§ **READING PASSAGE**
╔══
FIG. 5 schematically shows a compressor 301, which is a variation of the compressor 201, which is shown in FIG. 4. In contrast to FIG. 4, the compressor 301 in FIG. 5 comprises two inlets 7 and two outlets 11 for gaseous fuel per each half revolution of the rotor 3, this means per compression cycle.

At the location of the chambers 29A and 29B and the chambers 30A and 30B the compressor 301 comprises an inlet 7 for gaseous fuel and at the location of the chambers 33A and 33B and the chambers 34A and 34B the compressor 301 comprises an outlet 11 for compressed gaseous fuel. In this case the advantage is that the chambers 29A, 29B, 30A, 30B, 33A, 33B, 34A and 34B can be gradually filled and gradually emptied. In particular in the discharge sector, which is defined by the chambers 33A, 33B, 34A and 34B, this has the advantage that the mechanical compression work due to volume change is reduced. The ingestion, which takes place in the chambers 29A, 29B, 30A and 30B, as well as the discharge, which takes place in the chambers 33A, 33B, 34A and 34B, does not have to be arranged in discrete locations as shown in FIG. 4. It can also be arranged as slots between the two chambers 29A and 30A as well as between the two chambers 29B and 30B and/or between the chambers 33A and 34A and/or between the chambers 33B and 34B. Thereby a more continuous ingestion and discharge can be achieved.
╚══
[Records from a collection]
╔══
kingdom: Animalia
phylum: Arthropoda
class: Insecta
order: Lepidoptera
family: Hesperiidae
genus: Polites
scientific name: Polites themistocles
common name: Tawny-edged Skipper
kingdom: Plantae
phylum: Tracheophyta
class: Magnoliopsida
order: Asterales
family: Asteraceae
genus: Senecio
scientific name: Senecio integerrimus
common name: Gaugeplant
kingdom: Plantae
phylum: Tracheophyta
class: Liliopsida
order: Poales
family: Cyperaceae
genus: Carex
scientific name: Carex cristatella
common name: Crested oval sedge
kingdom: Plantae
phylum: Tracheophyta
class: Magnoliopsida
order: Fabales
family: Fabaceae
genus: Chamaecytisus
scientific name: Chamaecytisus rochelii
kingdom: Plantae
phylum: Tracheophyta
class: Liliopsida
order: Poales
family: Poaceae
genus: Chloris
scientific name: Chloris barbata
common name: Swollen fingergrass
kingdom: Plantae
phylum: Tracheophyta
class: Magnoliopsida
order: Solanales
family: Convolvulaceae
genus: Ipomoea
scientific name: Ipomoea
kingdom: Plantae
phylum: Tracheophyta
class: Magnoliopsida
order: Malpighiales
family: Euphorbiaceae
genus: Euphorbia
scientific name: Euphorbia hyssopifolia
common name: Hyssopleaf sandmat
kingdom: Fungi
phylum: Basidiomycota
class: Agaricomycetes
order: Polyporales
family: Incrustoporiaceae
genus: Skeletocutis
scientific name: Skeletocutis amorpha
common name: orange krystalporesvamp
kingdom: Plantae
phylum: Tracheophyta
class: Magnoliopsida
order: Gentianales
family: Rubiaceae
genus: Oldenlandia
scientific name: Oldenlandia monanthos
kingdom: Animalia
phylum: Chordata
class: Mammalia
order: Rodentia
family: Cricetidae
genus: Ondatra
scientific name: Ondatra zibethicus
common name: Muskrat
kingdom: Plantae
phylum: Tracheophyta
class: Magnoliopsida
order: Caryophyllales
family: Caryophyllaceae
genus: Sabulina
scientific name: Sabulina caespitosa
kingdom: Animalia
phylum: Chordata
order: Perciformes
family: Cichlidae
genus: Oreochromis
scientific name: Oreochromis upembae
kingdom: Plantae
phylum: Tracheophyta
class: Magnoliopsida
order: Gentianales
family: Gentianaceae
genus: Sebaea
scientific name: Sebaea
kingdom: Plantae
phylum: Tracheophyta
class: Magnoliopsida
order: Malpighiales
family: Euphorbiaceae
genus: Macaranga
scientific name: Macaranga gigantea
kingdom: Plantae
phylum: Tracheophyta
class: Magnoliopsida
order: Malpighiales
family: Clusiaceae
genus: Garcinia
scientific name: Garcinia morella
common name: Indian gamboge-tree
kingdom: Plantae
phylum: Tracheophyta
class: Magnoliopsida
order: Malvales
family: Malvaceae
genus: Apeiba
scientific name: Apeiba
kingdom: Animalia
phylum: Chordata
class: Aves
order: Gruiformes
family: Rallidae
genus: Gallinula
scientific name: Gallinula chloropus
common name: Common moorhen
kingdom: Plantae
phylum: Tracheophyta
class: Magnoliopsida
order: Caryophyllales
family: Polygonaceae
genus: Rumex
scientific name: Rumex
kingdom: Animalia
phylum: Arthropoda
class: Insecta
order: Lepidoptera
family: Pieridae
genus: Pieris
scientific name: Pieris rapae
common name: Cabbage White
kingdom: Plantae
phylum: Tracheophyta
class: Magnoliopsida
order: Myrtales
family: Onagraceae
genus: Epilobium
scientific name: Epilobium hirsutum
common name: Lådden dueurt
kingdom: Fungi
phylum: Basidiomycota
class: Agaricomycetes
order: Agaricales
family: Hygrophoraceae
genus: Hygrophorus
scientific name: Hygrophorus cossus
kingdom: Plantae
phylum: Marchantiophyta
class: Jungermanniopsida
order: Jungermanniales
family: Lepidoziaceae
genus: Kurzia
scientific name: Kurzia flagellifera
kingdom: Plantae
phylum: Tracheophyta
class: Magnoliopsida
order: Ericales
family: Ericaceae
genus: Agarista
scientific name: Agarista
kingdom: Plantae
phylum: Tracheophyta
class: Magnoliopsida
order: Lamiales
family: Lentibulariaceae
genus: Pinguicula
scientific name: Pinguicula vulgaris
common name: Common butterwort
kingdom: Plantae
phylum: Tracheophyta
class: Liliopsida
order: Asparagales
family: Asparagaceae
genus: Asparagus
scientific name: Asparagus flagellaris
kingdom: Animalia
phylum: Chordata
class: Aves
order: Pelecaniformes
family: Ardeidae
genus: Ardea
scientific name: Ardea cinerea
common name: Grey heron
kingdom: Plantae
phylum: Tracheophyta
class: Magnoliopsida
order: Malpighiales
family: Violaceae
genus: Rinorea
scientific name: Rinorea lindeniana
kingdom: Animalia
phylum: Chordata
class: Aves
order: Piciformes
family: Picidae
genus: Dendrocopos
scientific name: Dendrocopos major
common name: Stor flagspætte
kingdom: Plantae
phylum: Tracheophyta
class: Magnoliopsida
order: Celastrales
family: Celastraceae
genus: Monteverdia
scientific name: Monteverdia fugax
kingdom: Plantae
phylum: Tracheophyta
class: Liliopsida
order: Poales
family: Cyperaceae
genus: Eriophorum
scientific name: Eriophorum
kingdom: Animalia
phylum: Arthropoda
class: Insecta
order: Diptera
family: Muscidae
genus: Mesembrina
╚══
§ **EXERCISE INSTRUCTIONS**
• A. From the rows, print the part that opens with the line containing "class: Mammalia" and closes with the line containing "genus: Sabulina", including both of those lines and changing nothing.
• B. Proceed with the compressor passage, writing on from its final sentence.

§ **OUTPUTS FOR THE TASKS**
• A.
class: Mammalia
order: Rodentia
family: Cricetidae
genus: Ondatra
scientific name: Ondatra zibethicus
common name: Muskrat
kingdom: Plantae
phylum: Tracheophyta
class: Magnoliopsida
order: Caryophyllales
family: Caryophyllaceae
genus: Sabulina

• B.
Another alternative compressor 401 is schematically shown in FIG. 6. In contrast to FIGS. 4 and 5 the compressor 401 comprises an outlet 11 for gaseous fuel at the location of the chambers 32A and 32B. Moreover, at the location of the chambers 33A and 33B the compressor 401 comprises an air inlet 9 and an igniter 14. This means that a combustion zone is located between two discharge sectors, which are defined in this variation by the locations of the chambers 32A, 32B, 34A and 34B. By dividing the discharge into two sectors, i.e. the locations of the chambers 32A, 32B and 34A, 34B, two different pressure levels of fuel can be delivered without raising the pressure to the highest of the two discharge levels. This may, for example, be used if a gas turbine has two combustion chambers operating in series with an intermediate turbine stage, thus having two air pressure levels. The same arrangement can also be used if two different pressure levels are required in one combustor, for example a higher pressure for a pilot burner compared to a main burner. The difference in fuel composition for the two discharges can also be used to operate the pilot burner and the main burner in advantageous ways for emission control. In this case the compressed gaseous fuel, which leaves the compressor 401 at the locations of the chambers 34A and 34B and has been ignited twice, can be used as pilot fuel.

Obviously two or more inventive compressors 1, 101, 201, 301, 401, as described in the embodiments, can be arranged to operate in series, with or without inter cooling. This is schematically shown in FIGS. 7 and 8. FIG. 7 schematically shows two inventive compressors 501, 601 piped in series. The outlet for gaseous fuel 11 of the compressor 601 is connected to the inlet for gaseous fuel 7 of the compressor 501. FIG. 8 schematically shows two inventive compressors 701, 801 piped in parallel.

Generally, the compressors 1, 101, 201, 301, 401, 501, 601, 701, 801 as described in the embodiments, can be actuated by means of an engine, for example by means of a motor or a turbine. Because the rotor is only moving gas around the drive requires far less energy than mechanical compression.

Claims

1.-27. (canceled)

28. A method for compressing gaseous fuel, comprising:

injecting gaseous fuel into a chamber;

injecting air into the chamber and mixing the gaseous fuel with the air;

igniting and partially combusting the resulting mixture of gaseous fuel and air in a confined space such that a predominant fraction of the gaseous fuel is not combusted, causing an increased temperature and therefore an increased pressure of the fraction of the gaseous fuel which is not combusted; and

discharging the resulting compressed gaseous fuel.

29. The method as claimed in claim 28, wherein for the injecting air, the air has a higher first pressure than a second pressure of the gaseous fuel that is injected into the chamber.

30. The method as claimed in claim 28, wherein a volume of the chamber is decreased for discharging the compressed gaseous fuel.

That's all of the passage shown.